I mentioned earlier this week that I had done my first Church sermon on Sunday evening. The total congregation was 61 according to the usher’s count. That’s about 10 more than I was expecting at an evening service. That 61 includes: me; my mother, who is contractually obliged to praise anything I do; at least three little old ladies who are so blind they wouldn’t even now it was me up front; some families in the back with kids so loud they wouldn’t even hear me.
And I was scared witless.
So what am I doing this weekend?
Well, tomorrow I will be entering a speech contest. Which is to say that I will be entering the next level of a speech contest that I already won at club level. On Saturday 20 March I will be competing against some of the best speakers in my hometown to see who goes on to represent us at the regional level. Then if I do well at these level, I could be going up against some of the best speakers in Southern Africa in May for the privilege of competing in the World Championships of Public Speaking in the US.
Am I nervous? Not a bit.
Why? Because I do this all the time. I have never made it to the WCPS yet, but my year will come, and I have routinely made it to the highest domestic levels, and competed in front of hundreds of people.
So why was I so nervous about sharing with 50 people last week?

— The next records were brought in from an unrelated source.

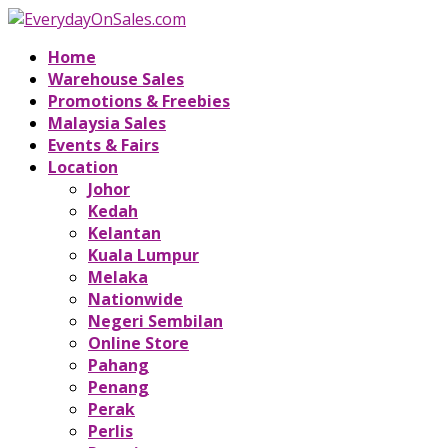
Home
Warehouse Sales
Promotions & Freebies
Malaysia Sales
Events & Fairs
Location
Johor
Kedah
Kelantan
Kuala Lumpur
Melaka
Nationwide
Negeri Sembilan
Online Store
Pahang
Penang
Perak
Perlis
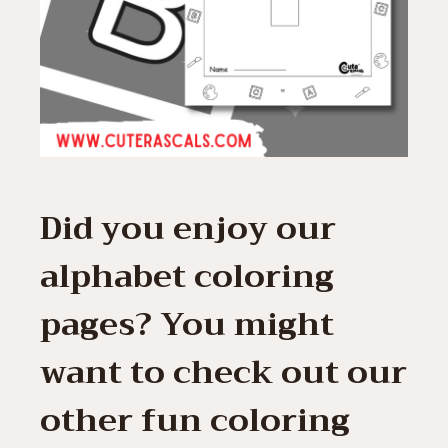
Did you enjoy our
alphabet coloring
pages? You might
want to check out our
other fun coloring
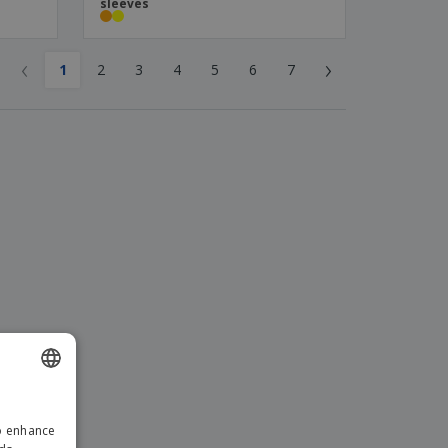
sleeves
‹
›
1
2
3
4
5
6
7
ENGLISH
to enhance
GERMAN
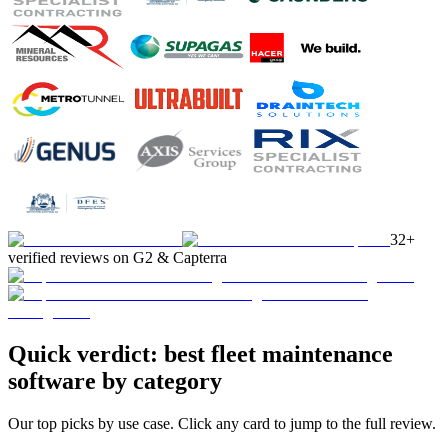
32+
verified reviews on G2 & Capterra
Quick verdict: best fleet maintenance
software by category
Our top picks by use case. Click any card to jump to the full review.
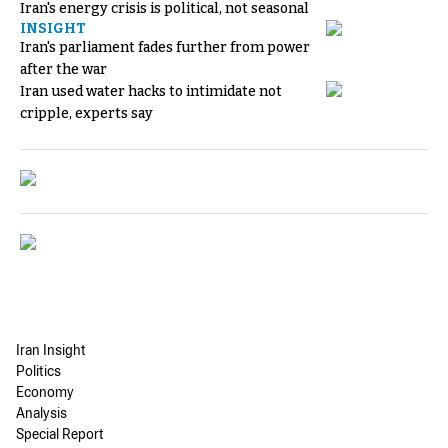
Iran's energy crisis is political, not seasonal
INSIGHT
Iran's parliament fades further from power
after the war
Iran used water hacks to intimidate not
cripple, experts say
Iran Insight
Politics
Economy
Analysis
Special Report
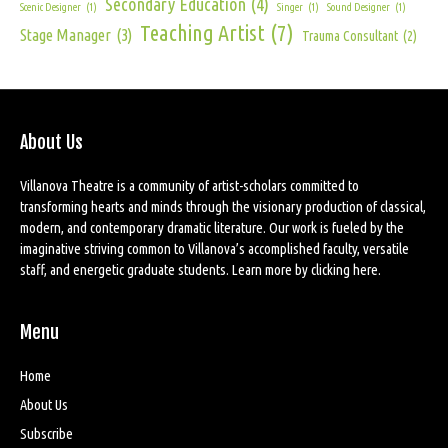
Secondary Education
(4)
Scenic Designer
(1)
Singer
(1)
Sound Designer
(1)
Teaching Artist
(7)
Stage Manager
(3)
Trauma Consultant
(2)
About Us
Villanova Theatre is a community of artist-scholars committed to
transforming hearts and minds through the visionary production of classical,
modern, and contemporary dramatic literature. Our work is fueled by the
imaginative striving common to Villanova’s accomplished faculty, versatile
staff, and energetic graduate students. Learn more by
clicking here
.
Menu
Home
About Us
Subscribe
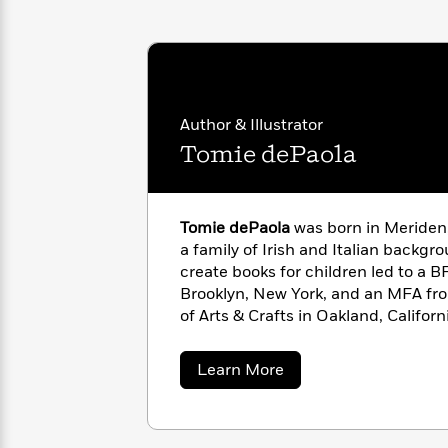
<
Books
Fiction
All
Science
To
Fiction
Planet
Read
Omar
Based
Memoir
on
&
Spanish
Your
Fiction
Author & Illustrator
Language
Mood
Beloved
Tomie dePaola
Fiction
Characters
Start
The
Features
Reading
World
&
Tomie dePaola
was born in Meriden,
Nonfiction
Happy
of
Interviews
a family of Irish and Italian backgr
Emma
Place
Eric
create books for children led to a BF
Brodie
Carle
Biographies
Brooklyn, New York, and an MFA fro
Interview
&
of Arts & Crafts in Oakland, Californ
How
Memoirs
with color, line, detail, and design
to
Bluey
the most prestigious awards in his 
about
Learn More
James
Make
Caldecott Honor Award for
Strega 
Tomie
Ellroy
Reading
Wellness
dePaola
Medal, the Kerlan Award from the Un
Interview
a
Llama
his “singular attainment in children’
Habit
Llama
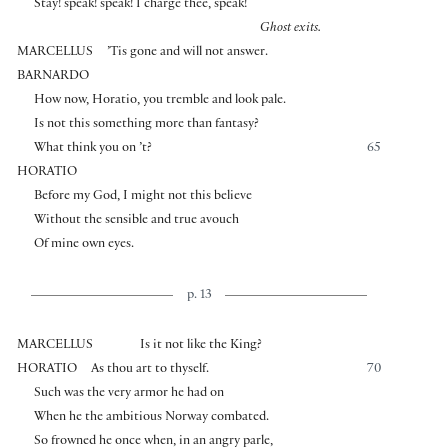
Stay! speak! speak! I charge thee, speak!
Ghost exits.
MARCELLUS
’Tis gone and will not answer.
BARNARDO
How now, Horatio, you tremble and look pale.
Is not this something more than fantasy?
What think you on ’t?
65
HORATIO
Before my God, I might not this believe
Without the sensible and true avouch
Of mine own eyes.
p. 13
MARCELLUS
Is it not like the King?
HORATIO
As thou art to thyself.
70
Such was the very armor he had on
When he the ambitious Norway combated.
So frowned he once when, in an angry parle,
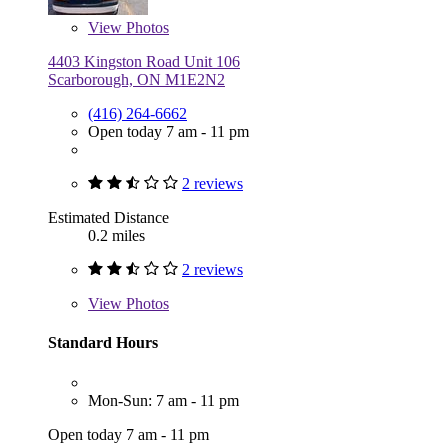
View
Photos
4403 Kingston Road Unit 106
Scarborough, ON M1E2N2
(416) 264-6662
Open today 7 am - 11 pm
2 reviews
Estimated Distance
0.2 miles
2 reviews
View
Photos
Standard Hours
Mon-Sun: 7 am - 11 pm
Open today 7 am - 11 pm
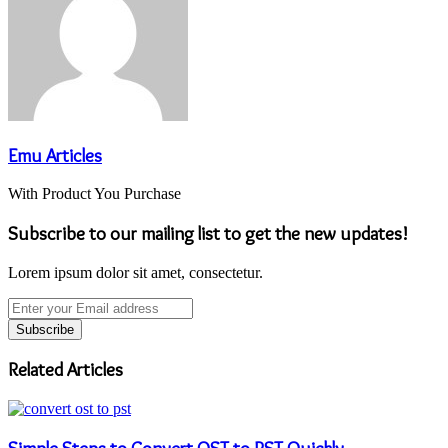
Emu Articles
With Product You Purchase
Subscribe to our mailing list to get the new updates!
Lorem ipsum dolor sit amet, consectetur.
Enter
your
Email
address
Related Articles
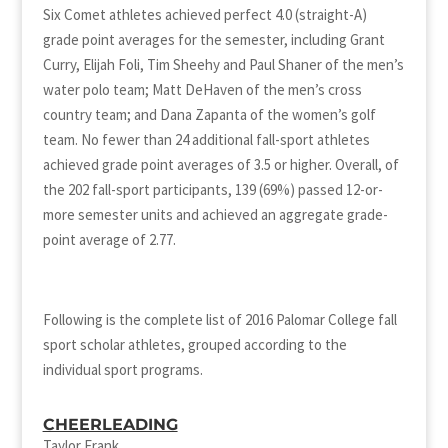
Six Comet athletes achieved perfect 4.0 (straight-A)
grade point averages for the semester, including Grant
Curry, Elijah Foli, Tim Sheehy and Paul Shaner of the men’s
water polo team; Matt DeHaven of the men’s cross
country team; and Dana Zapanta of the women’s golf
team. No fewer than 24 additional fall-sport athletes
achieved grade point averages of 3.5 or higher. Overall, of
the 202 fall-sport participants, 139 (69%) passed 12-or-
more semester units and achieved an aggregate grade-
point average of 2.77.
Following is the complete list of 2016 Palomar College fall
sport scholar athletes, grouped according to the
individual sport programs.
CHEERLEADING
Taylor Frank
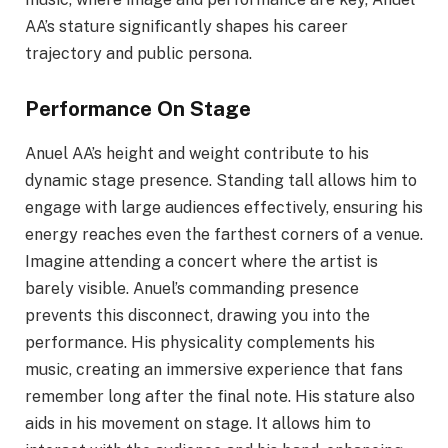
AA’s stature significantly shapes his career
trajectory and public persona.
Performance On Stage
Anuel AA’s height and weight contribute to his
dynamic stage presence. Standing tall allows him to
engage with large audiences effectively, ensuring his
energy reaches even the farthest corners of a venue.
Imagine attending a concert where the artist is
barely visible. Anuel’s commanding presence
prevents this disconnect, drawing you into the
performance. His physicality complements his
music, creating an immersive experience that fans
remember long after the final note. His stature also
aids in his movement on stage. It allows him to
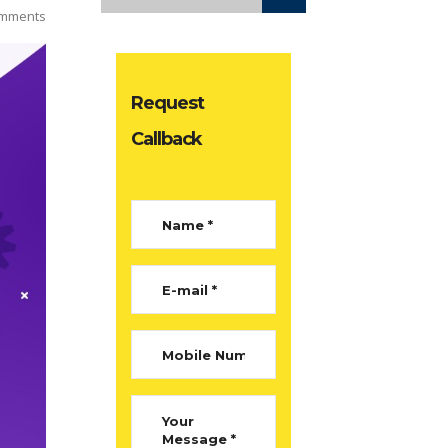
mments
Request
Callback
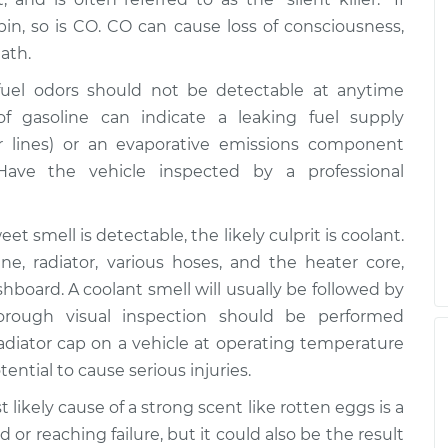
in, so is CO. CO can cause loss of consciousness,
ath.
uel odors should not be detectable at anytime
f gasoline can indicate a leaking fuel supply
 or lines) or an evaporative emissions component
 Have the vehicle inspected by a professional
et smell is detectable, the likely culprit is coolant.
e, radiator, various hoses, and the heater core,
hboard. A coolant smell will usually be followed by
orough visual inspection should be performed
adiator cap on a vehicle at operating temperature
ntial to cause serious injuries.
t likely cause of a strong scent like rotten eggs is a
or reaching failure, but it could also be the result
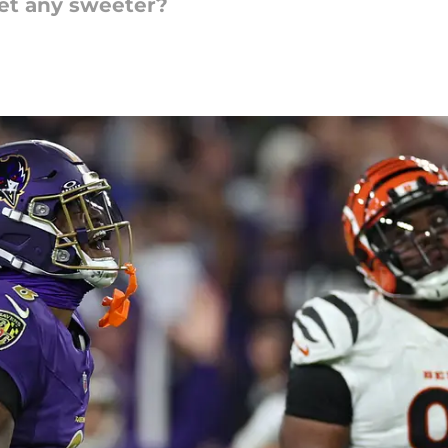
get any sweeter?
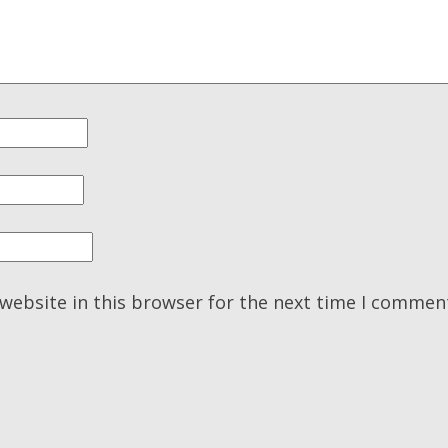
website in this browser for the next time I commen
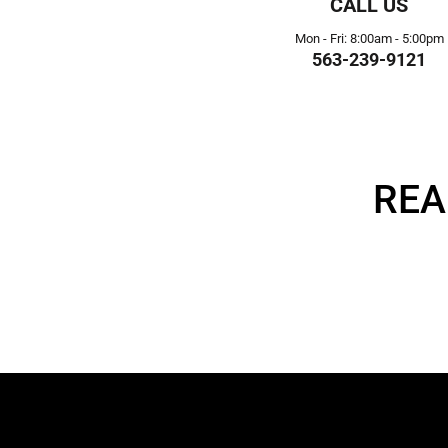
CALL US
Mon - Fri: 8:00am - 5:00pm
563-239-9121
REA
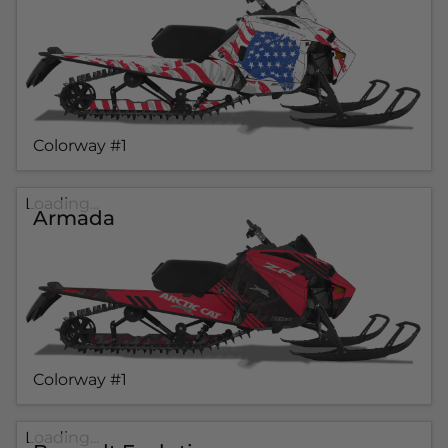
Colorway #1
Loading...
Armada
Colorway #1
Loading...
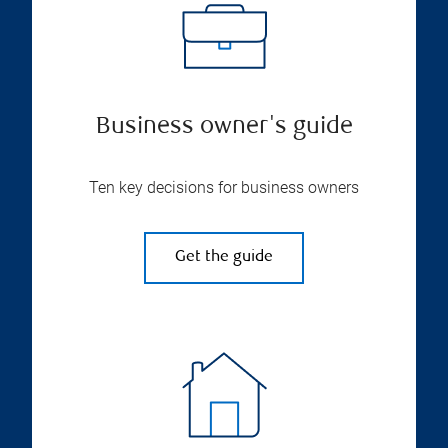
Business owner's guide
Ten key decisions for business owners
Get the guide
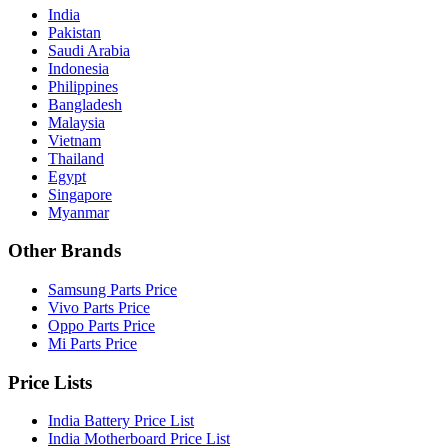
India
Pakistan
Saudi Arabia
Indonesia
Philippines
Bangladesh
Malaysia
Vietnam
Thailand
Egypt
Singapore
Myanmar
Other Brands
Samsung Parts Price
Vivo Parts Price
Oppo Parts Price
Mi Parts Price
Price Lists
India Battery Price List
India Motherboard Price List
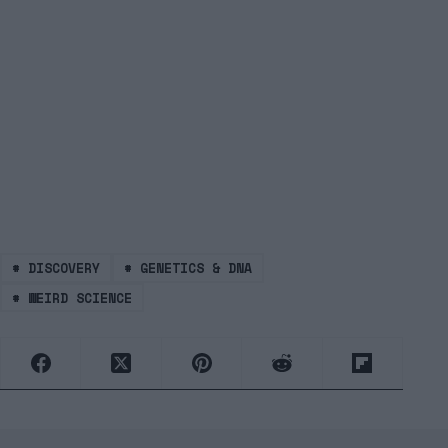
#
DISCOVERY
#
GENETICS & DNA
#
WEIRD SCIENCE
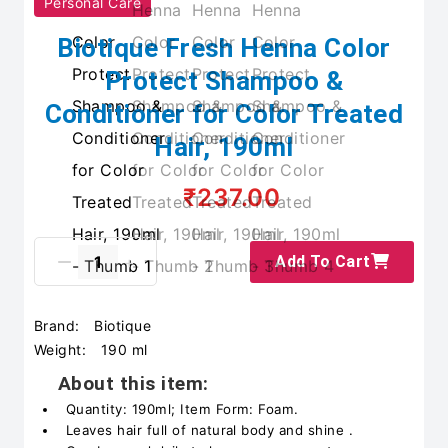
Personal Care
Biotique Fresh Henna Color
Protect Shampoo &
Conditioner for Color Treated
Hair, 190ml
₹237.00
Add To Cart
Brand:
Biotique
Weight:
190 ml
About this item:
Quantity: 190ml; Item Form: Foam.
Leaves hair full of natural body and shine .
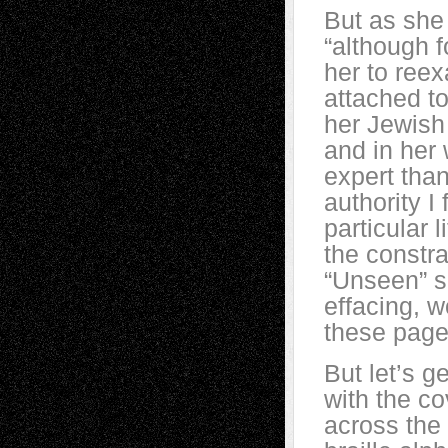
But as she 
“although f
her to ree
attached t
her Jewish
and in her
expert than
authority I
particular 
the constra
“Unseen” sh
effacing, 
these page
But let’s ge
with the co
across the 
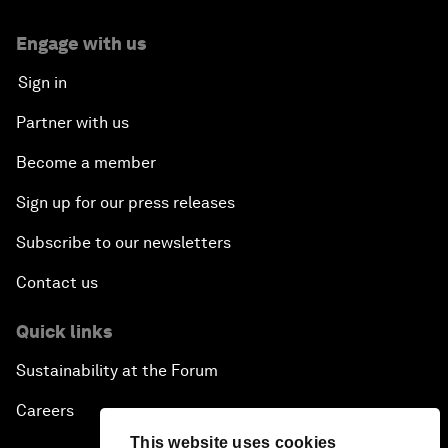
Engage with us
Sign in
Partner with us
Become a member
Sign up for our press releases
Subscribe to our newsletters
Contact us
Quick links
Sustainability at the Forum
Careers
This website uses cookies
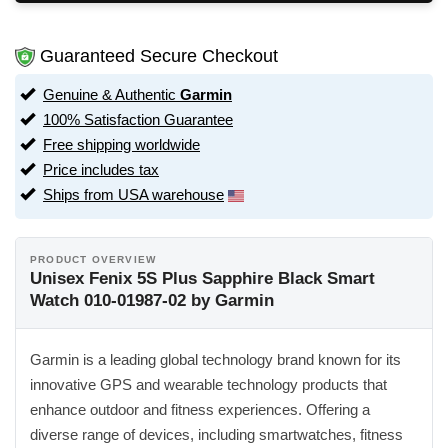
Guaranteed Secure Checkout
Genuine & Authentic
Garmin
100% Satisfaction Guarantee
Free shipping worldwide
Price includes tax
Ships from USA warehouse
PRODUCT OVERVIEW
Unisex Fenix 5S Plus Sapphire Black Smart
Watch 010-01987-02 by Garmin
Garmin is a leading global technology brand known for its
innovative GPS and wearable technology products that
enhance outdoor and fitness experiences. Offering a
diverse range of devices, including smartwatches, fitness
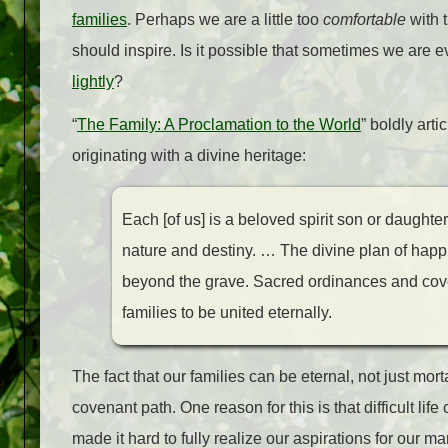
families
. Perhaps we are a little too
comfortable
with 
should inspire. Is it possible that sometimes we are 
lightly
?
“
The Family: A Proclamation to the World
”
boldly arti
originating with a divine heritage:
Each [of us] is a beloved spirit son or daughte
nature and destiny. … The divine plan of happ
beyond the grave. Sacred ordinances and covena
families to be united eternally.
The fact that our families can be eternal, not just mort
covenant path. One reason for this is that difficult lif
made it hard to fully realize our aspirations for our mar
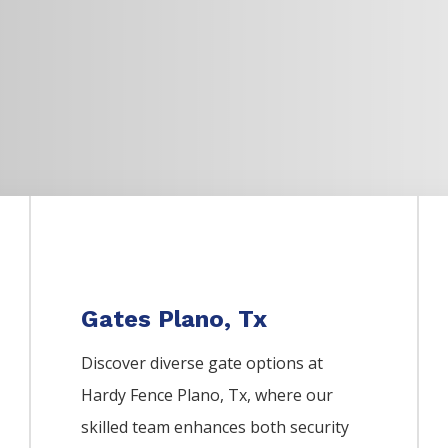
Gates Plano, Tx
Discover diverse gate options at
Hardy Fence
Plano
, Tx, where our
skilled team enhances both security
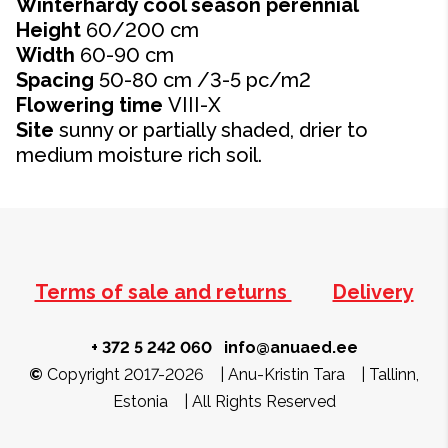
Winterhardy cool season perennial
Height
60/200 cm
Width
60-90
cm
Spacing
50-80 cm /3-5 pc/m2
Flowering time
VIII-X
Site
sunny or partially shaded, drier to
medium moisture rich soil.
Terms of sale and returns
Delivery
+ 372 5 242 060
info@anuaed.ee
©
Copyright 2017-2026 | Anu-Kristin Tara | Tallinn,
Estonia | All Rights Reserved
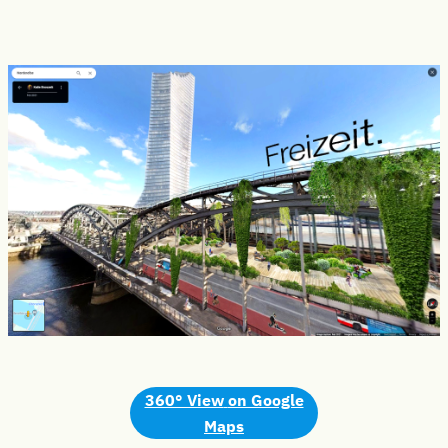
360° View
on Google
Maps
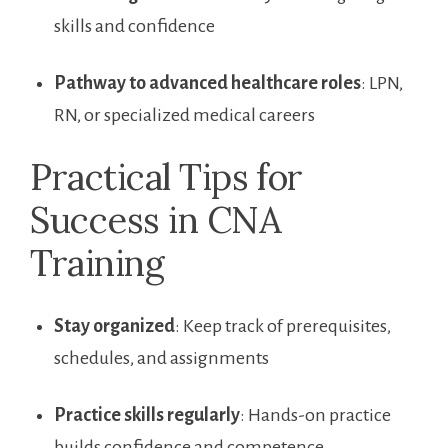
skills and⁢ confidence
Pathway⁤ to advanced healthcare roles
: LPN,
RN, or​ specialized medical careers
Practical Tips⁢ for
Success in ‍CNA
Training
Stay organized
: Keep track of prerequisites,
schedules, and assignments
Practice skills regularly
:⁤ Hands-on ⁤practice
builds confidence and ​competence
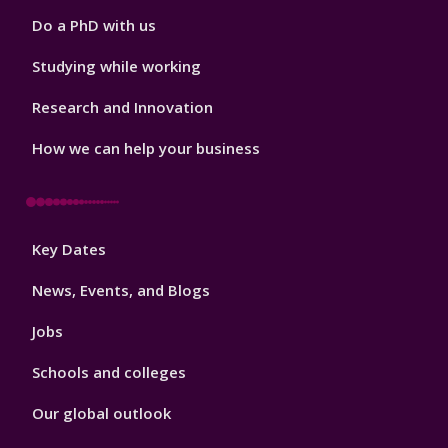
Do a PhD with us
Studying while working
Research and Innovation
How we can help your business
Footer
Key Dates
3
News, Events, and Blogs
Jobs
Schools and colleges
Our global outlook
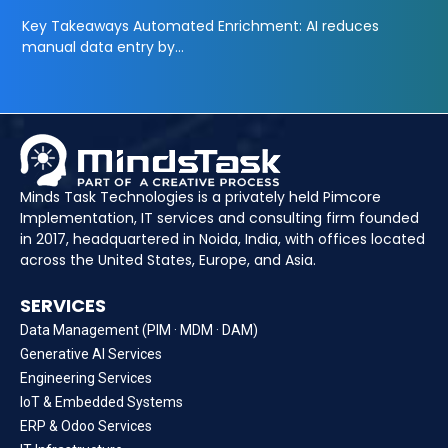
Key Takeaways Automated Enrichment: AI reduces
manual data entry by…
Minds Task Technologies is a privately held Pimcore
Implementation, IT services and consulting firm founded
in 2017, headquartered in Noida, India, with offices located
across the United States, Europe, and Asia.
SERVICES
Data Management (PIM · MDM · DAM)
Generative AI Services
Engineering Services
IoT & Embedded Systems
ERP & Odoo Services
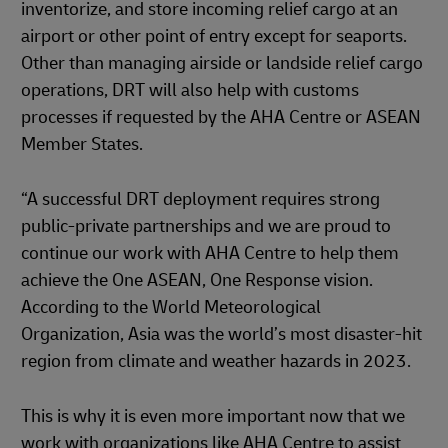
inventorize, and store incoming relief cargo at an
airport or other point of entry except for seaports.
Other than managing airside or landside relief cargo
operations, DRT will also help with customs
processes if requested by the AHA Centre or ASEAN
Member States.
“A successful DRT deployment requires strong
public-private partnerships and we are proud to
continue our work with AHA Centre to help them
achieve the One ASEAN, One Response vision.
According to the World Meteorological
Organization, Asia was the world’s most disaster-hit
region from climate and weather hazards in 2023.
This is why it is even more important now that we
work with organizations like AHA Centre to assist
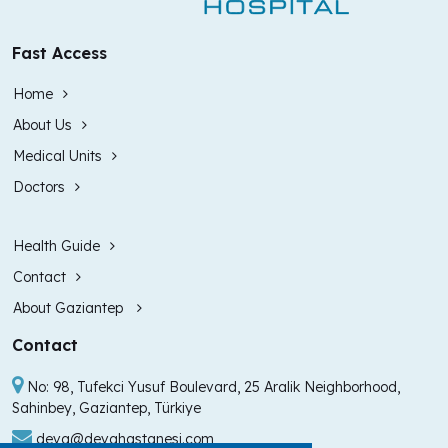
Fast Access
Home
About Us
Medical Units
Doctors
Health Guide
Contact
About Gaziantep
Contact
No: 98, Tufekci Yusuf Boulevard, 25 Aralik Neighborhood,
Sahinbey, Gaziantep, Türkiye
deva@devahastanesi.com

Because it’s not about the numbers. I can speak as comfortably in front of 1000 people as in front of 50. There’s only one person I was afraid of; GOD. Afraid that my message would not be what he wanted me to share; afraid that he would not be pleased with my efforts; afraid that I was speaking from my own heart, and not his.
I was nervous when I first started public speaking, but I got over it by doing it so often that it became routine.
I pray that I never get over this fear of preaching.